**TASK STATEMENT:**
Every record below is to be retyped exactly, with the pictures left out.

RECORD SET: Begin

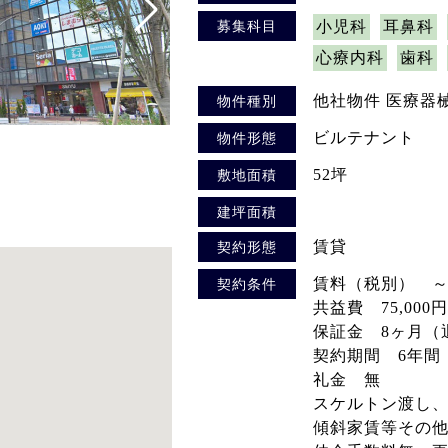
募集科目
小児科
耳鼻科
心療内科
歯科
他社物件 医療器
物件種別
ビルテナント
物件形態
52坪
敷地面積
建坪面積
賃貸
契約形態
賃料（税別） ～12
契約条件
共益費 75,000円
保証金 8ヶ月（
契約期間 6年間
礼金 無
スケルトン渡し
傾斜家賃等その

RECORD SET: End

**EXERCISE RESULT:**
募集科目
小児科
耳鼻科
心療内科
歯科
他社物件 医療器
物件種別
ビルテナント
物件形態
52坪
敷地面積
建坪面積
賃貸
契約形態
賃料（税別） ～12
契約条件
共益費 75,000円
保証金 8ヶ月（
契約期間 6年間
礼金 無
スケルトン渡し
傾斜家賃等その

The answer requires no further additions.